# HOW TO COMPLETE THIS TASK
Search the entries below for "water". Report each line where it occurs.

*** RECORDED DATA Section Begins ***

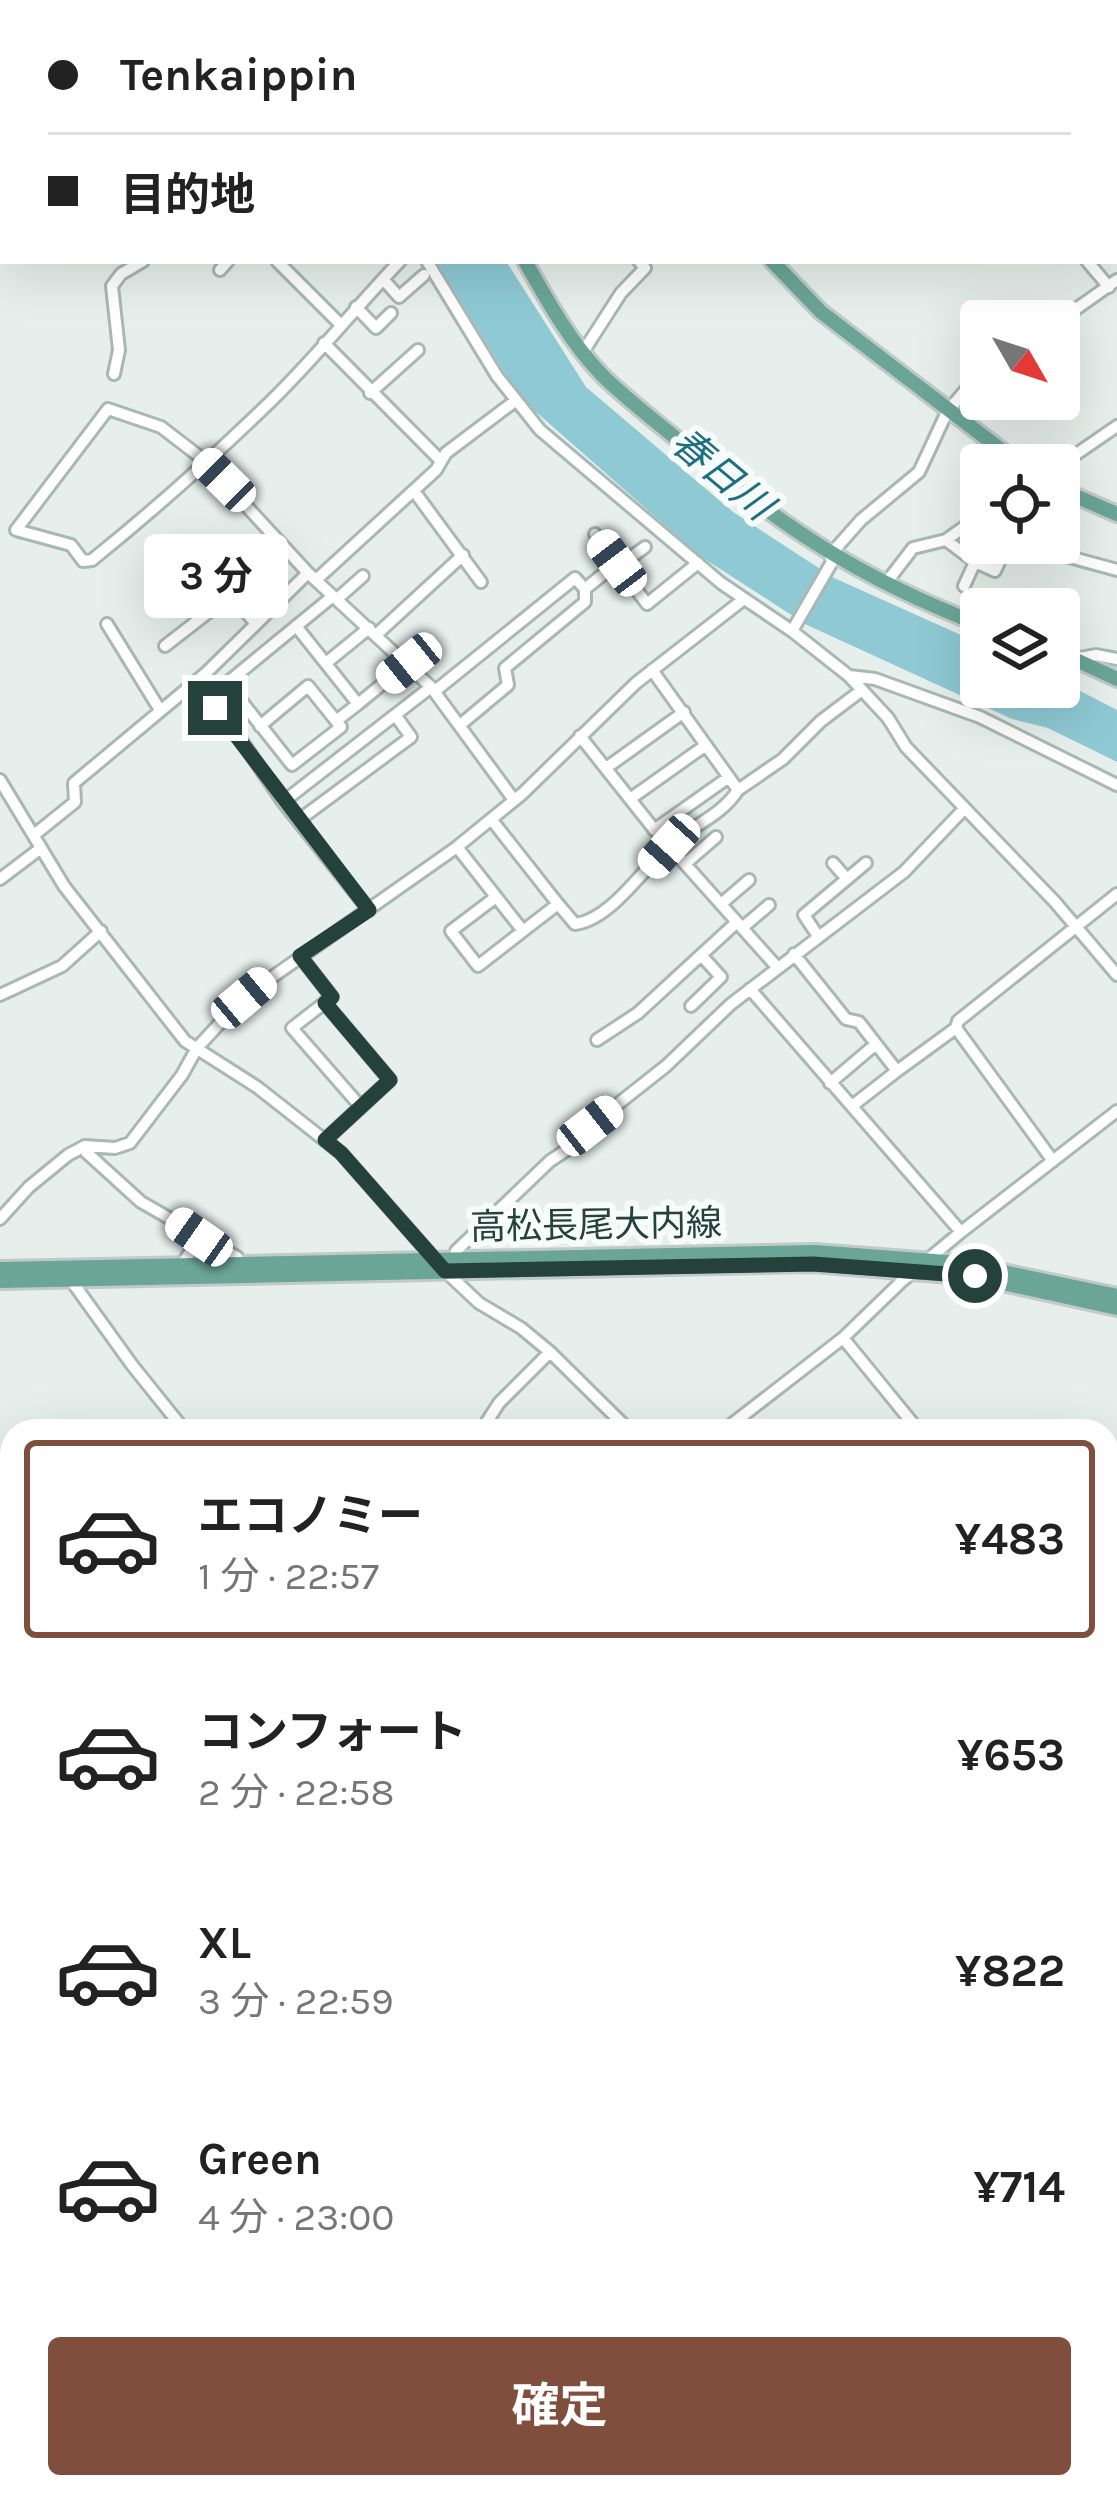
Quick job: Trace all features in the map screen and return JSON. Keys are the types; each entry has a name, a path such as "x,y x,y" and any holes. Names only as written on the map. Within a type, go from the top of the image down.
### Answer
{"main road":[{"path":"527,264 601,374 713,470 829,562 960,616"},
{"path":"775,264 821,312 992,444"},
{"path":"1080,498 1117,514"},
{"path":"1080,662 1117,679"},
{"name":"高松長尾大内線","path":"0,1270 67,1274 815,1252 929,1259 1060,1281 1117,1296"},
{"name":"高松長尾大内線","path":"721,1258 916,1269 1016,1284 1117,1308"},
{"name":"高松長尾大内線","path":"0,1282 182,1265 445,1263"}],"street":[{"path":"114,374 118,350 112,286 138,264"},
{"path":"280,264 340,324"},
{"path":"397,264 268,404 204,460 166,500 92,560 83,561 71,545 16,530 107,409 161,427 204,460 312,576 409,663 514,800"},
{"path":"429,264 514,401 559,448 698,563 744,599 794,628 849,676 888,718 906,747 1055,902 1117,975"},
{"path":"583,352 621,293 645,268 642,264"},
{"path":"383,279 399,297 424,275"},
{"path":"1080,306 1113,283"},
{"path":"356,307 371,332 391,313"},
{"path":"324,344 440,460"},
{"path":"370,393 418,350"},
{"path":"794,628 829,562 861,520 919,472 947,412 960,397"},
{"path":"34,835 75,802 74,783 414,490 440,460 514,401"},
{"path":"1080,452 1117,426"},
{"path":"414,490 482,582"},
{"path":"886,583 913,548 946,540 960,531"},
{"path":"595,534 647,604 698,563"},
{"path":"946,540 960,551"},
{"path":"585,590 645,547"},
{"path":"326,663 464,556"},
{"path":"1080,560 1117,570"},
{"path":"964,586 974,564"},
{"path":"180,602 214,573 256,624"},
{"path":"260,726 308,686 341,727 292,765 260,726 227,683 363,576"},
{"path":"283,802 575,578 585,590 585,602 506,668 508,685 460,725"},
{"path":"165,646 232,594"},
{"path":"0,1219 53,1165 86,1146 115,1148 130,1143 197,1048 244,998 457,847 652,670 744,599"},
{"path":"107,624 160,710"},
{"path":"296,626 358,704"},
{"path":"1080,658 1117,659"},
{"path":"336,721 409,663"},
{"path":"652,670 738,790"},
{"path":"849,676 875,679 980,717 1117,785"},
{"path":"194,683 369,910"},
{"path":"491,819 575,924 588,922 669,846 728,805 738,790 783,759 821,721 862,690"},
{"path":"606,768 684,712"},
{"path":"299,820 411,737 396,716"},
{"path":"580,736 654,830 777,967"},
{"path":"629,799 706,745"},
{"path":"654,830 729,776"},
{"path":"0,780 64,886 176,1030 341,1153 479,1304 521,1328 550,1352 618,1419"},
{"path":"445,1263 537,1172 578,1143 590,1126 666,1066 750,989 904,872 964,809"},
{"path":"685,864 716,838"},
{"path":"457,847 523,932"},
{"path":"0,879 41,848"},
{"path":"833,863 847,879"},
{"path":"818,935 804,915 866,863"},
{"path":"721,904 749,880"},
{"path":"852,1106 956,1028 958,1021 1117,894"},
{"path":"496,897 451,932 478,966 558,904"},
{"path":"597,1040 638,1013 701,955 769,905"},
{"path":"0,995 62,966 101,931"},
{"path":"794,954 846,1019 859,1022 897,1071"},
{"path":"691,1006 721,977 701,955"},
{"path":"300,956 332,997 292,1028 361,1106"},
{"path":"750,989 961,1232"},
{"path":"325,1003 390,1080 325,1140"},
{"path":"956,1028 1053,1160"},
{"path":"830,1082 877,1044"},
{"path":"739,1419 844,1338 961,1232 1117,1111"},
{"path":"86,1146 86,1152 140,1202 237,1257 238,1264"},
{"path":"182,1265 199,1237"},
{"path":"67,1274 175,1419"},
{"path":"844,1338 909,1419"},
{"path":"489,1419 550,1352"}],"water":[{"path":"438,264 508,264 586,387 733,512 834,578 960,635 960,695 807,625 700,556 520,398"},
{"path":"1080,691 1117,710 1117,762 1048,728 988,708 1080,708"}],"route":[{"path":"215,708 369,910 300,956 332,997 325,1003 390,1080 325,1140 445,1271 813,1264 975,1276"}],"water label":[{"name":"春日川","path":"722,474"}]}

*** RECORDED DATA Section Ends ***

# THE ANSWER
{"path":"489,1419 550,1352"}],"water":[{"path":"438,264 508,264 586,387 733,512 834,578 960,635 960,695 807,625 700,556 520,398"},
{"path":"1080,691 1117,710 1117,762 1048,728 988,708 1080,708"}],"route":[{"path":"215,708 369,910 300,956 332,997 325,1003 390,1080 325,1140 445,1271 813,1264 975,1276"}],"water label":[{"name":"春日川","path":"722,474"}]}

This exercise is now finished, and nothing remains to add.